Few business school leaders dispute the value and importance of a PhD programme to the reputation and esteem of their school. Yet most
PhD programmes in business schools remain small – too small – and the measures used to assess their quality weak, dated and throughput-based.

A rather “ivory tower” view of the PhD student – independent and isolated in their research – prevails, especially in the UK. Most PhD programmes in the UK now offer a taught element covering research methods and scholarship. However, they stop short of disciplinary teaching, an essential element of the US model. Without this taught element, it is all the more important that PhD programmes in the UK be sufficiently large to promote communal learning and be genuinely integrated in, not isolated from, business school life.

Beale cartoon: ACME

The MBA is often seen as the flagship programme of a business school and a key indicator of its esteem. In fact, it is the quality and culture of its PhD programme, underpinned by the research environment that has been cultivated, that really speaks volumes about the school.

A vibrant, sizeable PhD programme makes a clear statement of a business school’s research intentions and environment. It is an important inducement to research-active academic staff and a resource that academics can draw upon in facilitating their own research agenda.

At the same time a stream of PhD supervision keeps academics up to date with emerging theory and practice and potential new faculty members.

At my business school, we have over 180 PhDs, up from 11 just five years ago, not that this is a mere numbers game. Indeed, the transactional cost of a PhD student – space, supervision, resources and so forth – is expensive compared with their undergraduate and masters counterparts. Had I been inclined to pack in the students it would have been much easier, not to mention economical, to do so with undergraduates. But achieving critical mass must go hand in hand with setting more rigorous indicators by which to measure quality. Too often PhD programmes are judged simply by their pass/fail and major/minor revisions ratios (a throughput measure). In the absence of a PhD ranking for business schools it is up to these institutions to raise their game and change the metrics when it comes to PhDs.

Any measure must gauge the quality of PhD research in a given school, so a convenient starting point would be the quality of journals in which PhDs publish, either during their programme or soon after graduation.

In much the same way as the UK’s Research Excellence Framework, (and its predecessor the Research Assessment Exercise) places a heavy weighting on research outputs, so too should the publication record of PhD graduates be an indicator of a programme’s quality. Anything less does a disservice to a degree that is of such importance to the future of the sector, considering that a PhD is so often the gateway into academia. This in turn raises the issue of employability skills – something that is deemed critical in the undergraduate and MBA context but less so in that of the PhD.

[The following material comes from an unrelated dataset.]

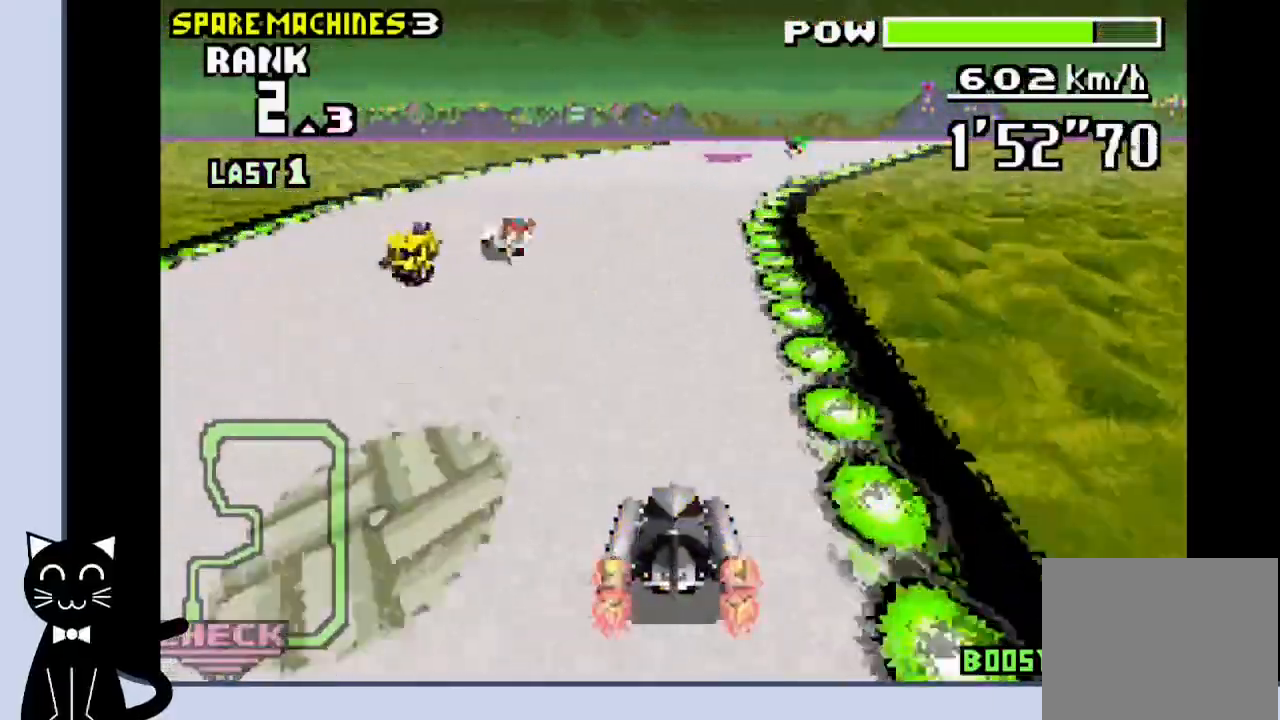
{"buttons": ["DPAD_RIGHT"], "events": [[83, "R1", "down"], [283, "DPAD_RIGHT", "down"], [283, "R1", "up"], [400, "CROSS", "up"]]}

A doctorate is a “licence to teach” and with students becoming ever more consumer-driven, the teaching skills of these future educators need to be addressed and even embedded into their programme of research. There is already some pull in this direction, particularly among schools that want not only capable researchers on return, but also lecturers.

While small may be beautiful, it can also mean “limiting and underpinned by outdated principals”. It is this latter connotation that applies to PhD programmes in business schools.

Small in terms of the size of the cohort risks research taking place in a vacuum, with no benefits to the school or growth of the academy. Small in the sense of measuring quality too narrowly does the sector no favours, when we should be proving our relevance to business and industry more than ever before. Strong, vibrant PhD programmes that are integrated in business school life are a key means of proving this relevance, from pure blue-sky research seeking to signpost the future, through to applied research that seeks to solve or uncover a specific problem with a solution.

The author is head of Brunel Business School at Brunel University.